Review: Everything I Never Told You

Everything I Never Told You made the Best of 2014 lists of some of my favorite, most trustworthy sites: BookRiot, NPR, Shelf Awareness. These lists were helpful because I spent most of 2014 out of the country and out of access to new releases. But that also meant that any book I chose from said lists had a lot of hype to live up to.

So it was a bit of trepidation that I began listening to to Everything I Never Told You. From the beginning, it not only met, but surpassed my expectations. The first words, “Lydia is dead,” set the tone for the rest of the book. Not that everything will be laid out so blatantly—indeed circumstances are slow to unravel—but that her death will weigh heavily on the characters, as though in their grief they are the ones buried beneath six feet of earth. Lydia was the favorite of the family, with the long black hair of her Chinese American father and the blue eyes of her white mother. Her father wants her to be a well-adjusted and sociable teenager while her mother pressures her to study science and become a doctor. Her parents desperately want for her the things that were just out of their own reach.

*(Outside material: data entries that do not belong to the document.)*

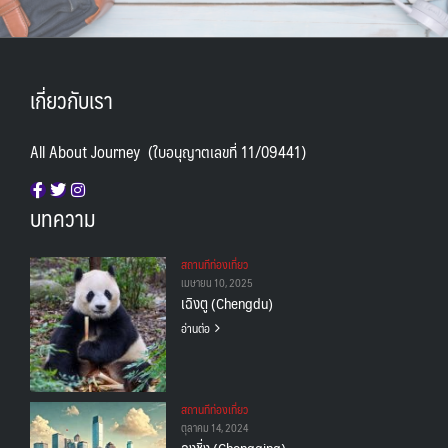
เกี่ยวกับเรา
All About Journey (ใบอนุญาตเลขที่ 11/09441)
บทความ
สถานทีท่องเที่ยว
เมษายน 10, 2025
เฉิงตู (Chengdu)
อ่านต่อ
สถานทีท่องเที่ยว
ตุลาคม 14, 2024
ฉงชิ่ง (Chongqing)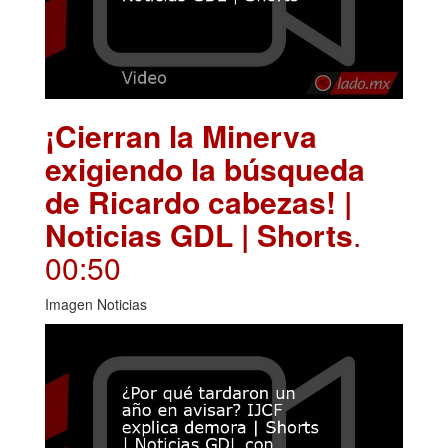
¡Cierran la Minerva
exigiendo la búsqueda
de Ricardo cabezas! |
Noticias GDL | Shorts
.
00:50
Imagen Noticias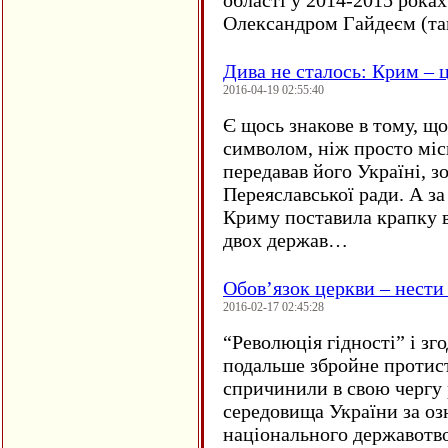
області у 2014-2015 рока
Олександром Гайдеєм (та
Дива не сталось: Крим – ц
2016-04-19 02:55:40
Є щось знакове в тому, що
символом, ніж просто мі
передавав його Україні, з
Переяславської ради. А за
Криму поставила крапку в
двох держав…
Обов’язок церкви – нести
2016-02-17 02:45:28
“
Революція гідності” і з
подальше збройне протис
спричинили в свою чергу
середовища України за оз
національного державот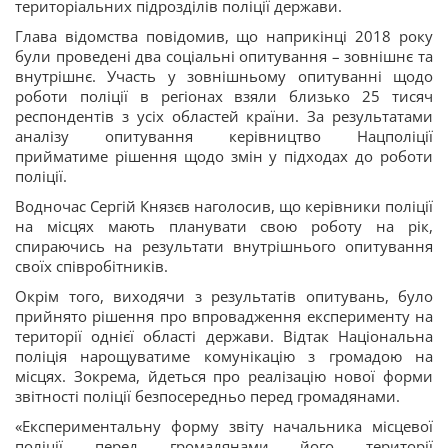
територіальних підрозділів поліції держави.
Глава відомства повідомив, що наприкінці 2018 року
були проведені два соціальні опитування – зовнішнє та
внутрішнє. Участь у зовнішньому опитуванні щодо
роботи поліції в регіонах взяли близько 25 тисяч
респондентів з усіх областей країни. За результатами
аналізу опитування керівництво Нацполіції
прийматиме рішення щодо змін у підходах до роботи
поліції.
Водночас Сергій Князєв наголосив, що керівники поліції
на місцях мають планувати свою роботу на рік,
спираючись на результати внутрішнього опитування
своїх співробітників.
Окрім того, виходячи з результатів опитувань, було
прийнято рішення про впровадження експерименту на
території однієї області держави. Відтак Національна
поліція нарощуватиме комунікацію з громадою на
місцях. Зокрема, йдеться про реалізацію нової форми
звітності поліції безпосередньо перед громадянами.
«Експериментальну форму звіту начальника місцевої
поліції перед громадянами його території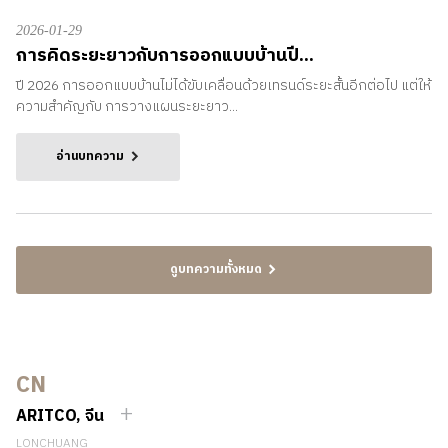
2026-01-29
การคิดระยะยาวกับการออกแบบบ้านปี...
ปี 2026 การออกแบบบ้านไม่ได้ขับเคลื่อนด้วยเทรนด์ระยะสั้นอีกต่อไป แต่ให้
ความสำคัญกับ การวางแผนระยะยาว...
อ่านบทความ
ดูบทความทั้งหมด
CN
ARITCO, จีน
LONCHUANG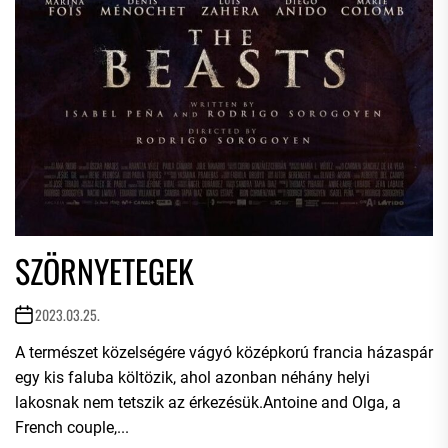
SZÖRNYETEGEK
2023.03.25.
A természet közelségére vágyó középkorú francia házaspár
egy kis faluba költözik, ahol azonban néhány helyi
lakosnak nem tetszik az érkezésük.Antoine and Olga, a
French couple,...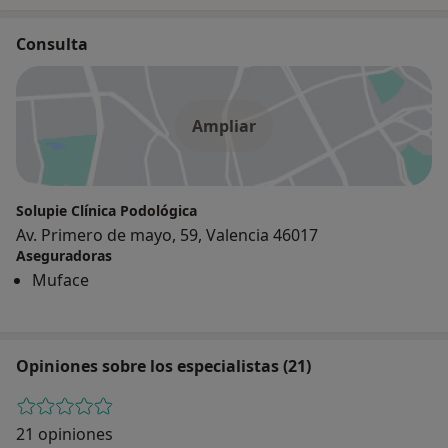
Consulta
Ampliar
Solupie Clínica Podológica
Av. Primero de mayo, 59, Valencia 46017
Aseguradoras
Muface
Opiniones sobre los especialistas (21)
21 opiniones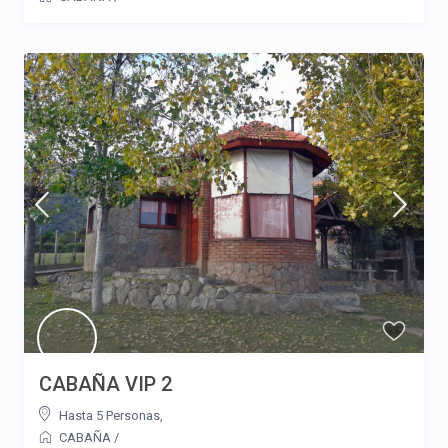
CABAÑA VIP 2
Hasta 5 Personas
,
CABAÑA
/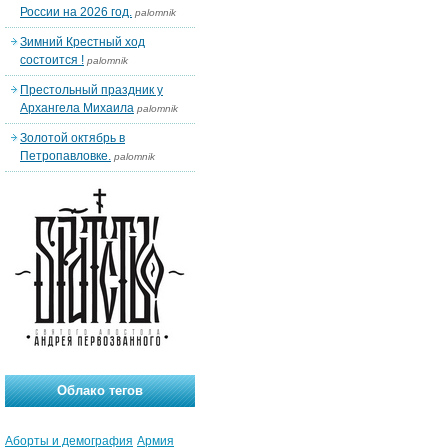
России на 2026 год.
palomnik
Зимний Крестный ход
состоится !
palomnik
Престольный праздник у
Архангела Михаила
palomnik
Золотой октябрь в
Петропавловке.
palomnik
Облако тегов
Аборты и демография
Армия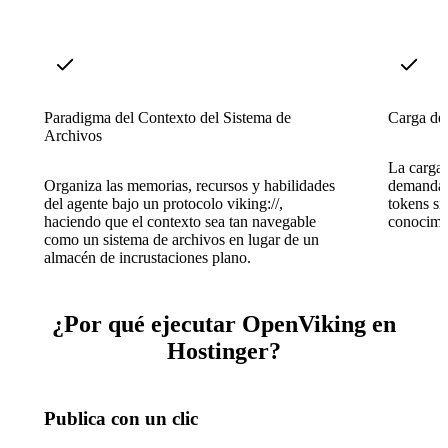
Paradigma del Contexto del Sistema de
Carga de
Archivos
La carga
Organiza las memorias, recursos y habilidades
demanda, 
del agente bajo un protocolo viking://,
tokens si
haciendo que el contexto sea tan navegable
conocimie
como un sistema de archivos en lugar de un
almacén de incrustaciones plano.
¿Por qué ejecutar OpenViking en
Hostinger?
Publica con un clic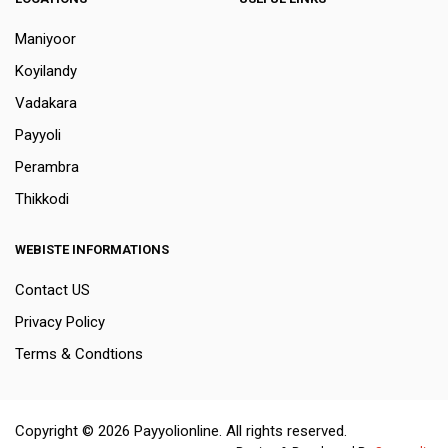
Maniyoor
Koyilandy
Vadakara
Payyoli
Perambra
Thikkodi
WEBISTE INFORMATIONS
Contact US
Privacy Policy
Terms & Condtions
Copyright © 2026 Payyolionline. All rights reserved.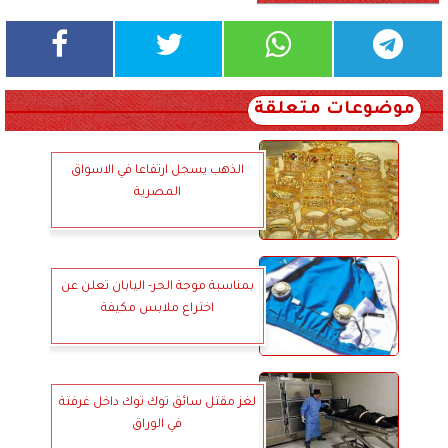
موضوعات متعلقة
الذهب يسجل ارتفاعا في الاسواق
المصرية
بمناسبة موجة الحر- اليابان تعلن عن
اختراع ملابس مكيفة
لغز مقتل سائق توك توك داخل غرفتة
في الوراق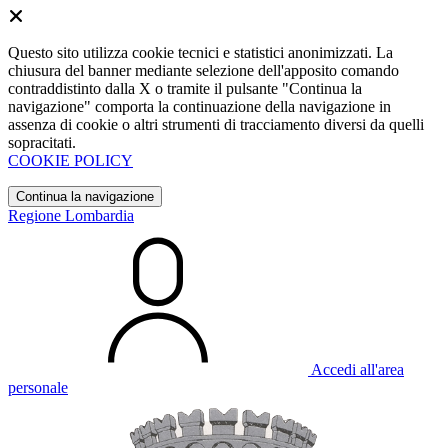
Questo sito utilizza cookie tecnici e statistici anonimizzati. La
chiusura del banner mediante selezione dell'apposito comando
contraddistinto dalla X o tramite il pulsante "Continua la
navigazione" comporta la continuazione della navigazione in
assenza di cookie o altri strumenti di tracciamento diversi da quelli
sopracitati.
COOKIE POLICY
Continua la navigazione
Regione Lombardia
Accedi all'area
personale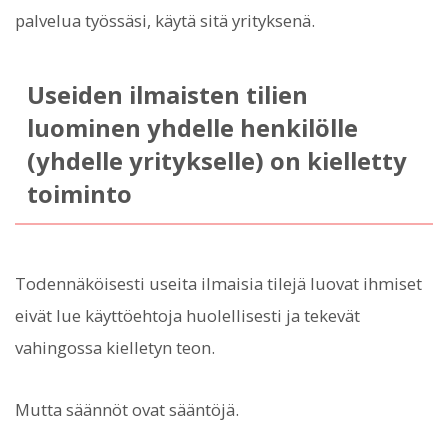
palvelua työssäsi, käytä sitä yrityksenä.
Useiden ilmaisten tilien
luominen yhdelle henkilölle
(yhdelle yritykselle) on kielletty
toiminto
Todennäköisesti useita ilmaisia tilejä luovat ihmiset
eivät lue käyttöehtoja huolellisesti ja tekevät
vahingossa kielletyn teon.
Mutta säännöt ovat sääntöjä.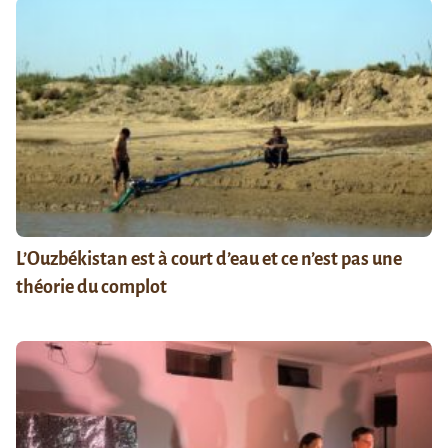
L’Ouzbékistan est à court d’eau et ce n’est pas une
théorie du complot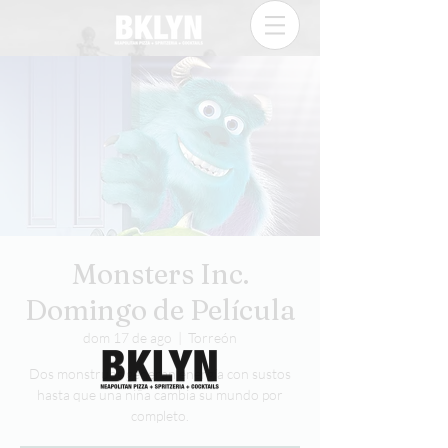
Monsters Inc.
Domingo de Película
dom 17 de ago
  |  
Torreón
Dos monstruos generan energía con sustos
hasta que una niña cambia su mundo por
completo.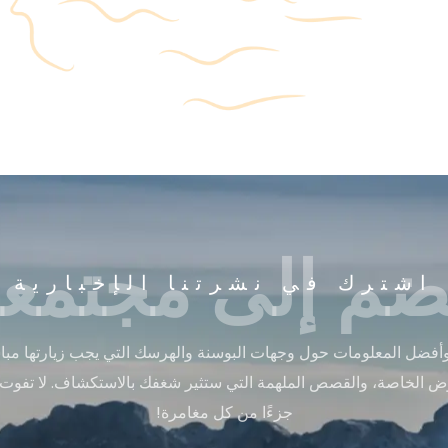
ضم إلى مجتمعن
اشترك في نشرتنا الإخبارية
أفضل المعلومات حول وجهات البوسنة والهرسك التي يجب زيارتها مباشر
ض الخاصة، والقصص الملهمة التي ستثير شغفك بالاستكشاف. لا تفوت
جزءًا من كل مغامرة!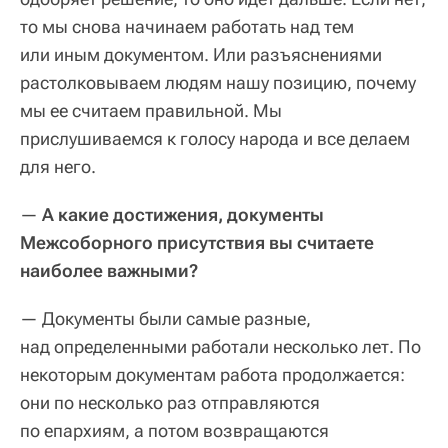
то мы снова начинаем работать над тем
или иным документом. Или разъяснениями
растолковываем людям нашу позицию, почему
мы ее считаем правильной. Мы
прислушиваемся к голосу народа и все делаем
для него.
—
А какие достижения, документы
Межсоборного присутствия вы считаете
наиболее важными?
— Документы были самые разные,
над определенными работали несколько лет. По
некоторым документам работа продолжается:
они по несколько раз отправляются
по епархиям, а потом возвращаются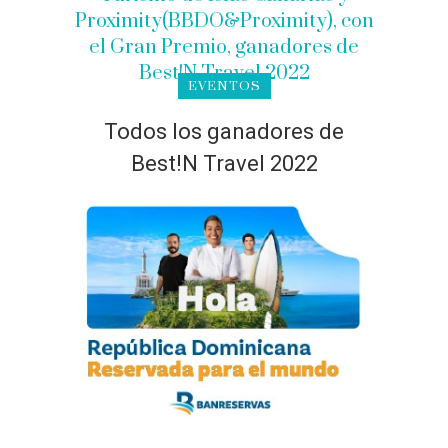
EVENTOS
Todos los ganadores de
Best!N Travel 2022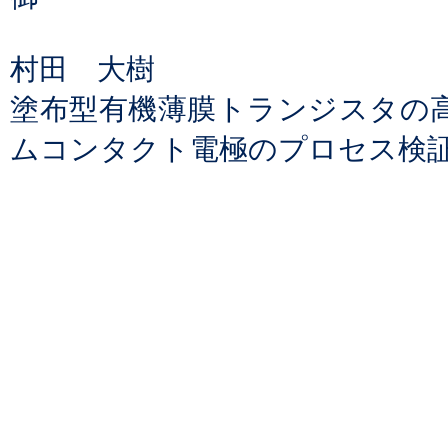
村田 大樹
塗布型有機薄膜トランジスタの
ムコンタクト電極のプロセス検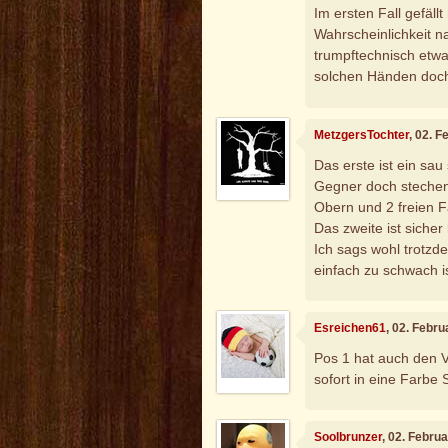
Im ersten Fall gefällt
Wahrscheinlichkeit n
trumpftechnisch etwas
solchen Händen doch 
MetzgersTochter
, 02. 
Das erste ist ein sau 
Gegner doch stechen.
Obern und 2 freien F
Das zweite ist sicher
Ich sags wohl trotzd
einfach zu schwach is
Esreichen61
, 02. Febr
Pos 1 hat auch den Vo
sofort in eine Farbe
Soolbrunzer
, 02. Febru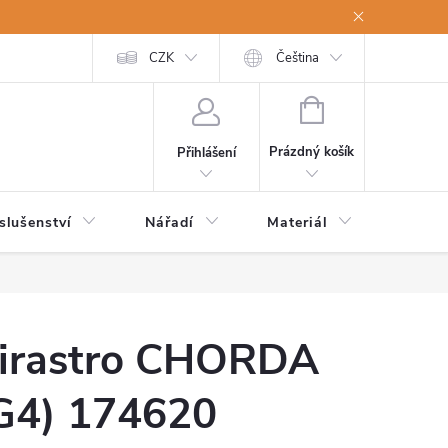
a osobní údaje
Odstoupení od kupní smlouvy
CZK
Čeština
NÁKUPNÍ
KOŠÍK
Prázdný košík
Přihlášení
slušenství
Nářadí
Materiál
Dětsk
irastro CHORDA
G4) 174620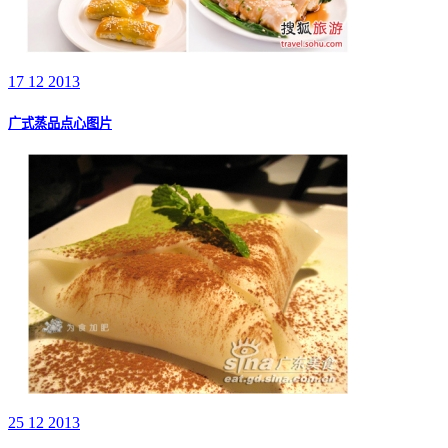
17 12 2013
广式蒸品点心图片
25 12 2013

The year Lydia dies is 1977, and mixed-race families in Ohio were still scarce enough to cause a stir. A newspaper article about her death notes that children of such marriages often have it hard, straddling two worlds. Strangers pull their eyelids sideways with their fingers at the children, tell them that they are other, not American, outsiders. Lydia and her brother Nath cling to each other, as only they understand the lonely situation that they find themselves in. Ng has said in interviews that all but one instance of racial prejudice her characters face are based on her or her family’s own experiences. These realistic touches create a believable atmosphere and obstacles the characters must face.

Throughout the book, nobody knows if Lydia’s death was an accident, suicide, or murder. Some of the marketing around Everything I Never Told You describes it as a mystery. Because of the unknown circumstances of Lydia’s death, it has some elements of a good mystery, but that is not where the emphasis of this story lies.Those who are in it for an intriguing who-done-it with twists and turns and fast plots will be disappointed. This is a book about families dealing with loss. Not only the loss of Lydia, but the loss of their own hopes and dreams. Slowly Ng peels back the layers, the hidden motivations behind the characters’ actions or inactions.Everything-I-Never-Told-You-1

I usually have a distaste for books about families who don’t talk to each other. If the whole book’s conflict could be resolved in a few open and honest conversations, and the characters just fail to do that, it falls apart for me. I kept expecting that feeling in Everything I Never Told You, but as the narrative progressed, as I got to know each of the characters, I felt sympathy and solidarity rather than annoyance. It’s as if the things they feel are so big that they cannot physically get their mouths around the them, as if they are so abstract that the words have not been invented yet. Or maybe it’s because this family doesn’t resent each other. Quiet anger doesn’t bubble over and drive a wedge between them. They still very much love each other.

The last hour of the book, I had what NPR refers to as a “driveway moment.” I came home from a walk to the grocery store, during which I’d been listening to the book, but didn’t want to turn my phone off. I sat in my home office, where I was supposed to be working, and finished listening. I’m the sort of of audiobook listener who likes to multi-task while listening—driving, cooking, gardening, walking, working out—but here I sat, totally absorbed in the book, not wanting to do so much as tap my foot. The mystery of Lydia’s death is heartbreaking. The loss of a life so young is never easy. And still, I didn’t want the story to end.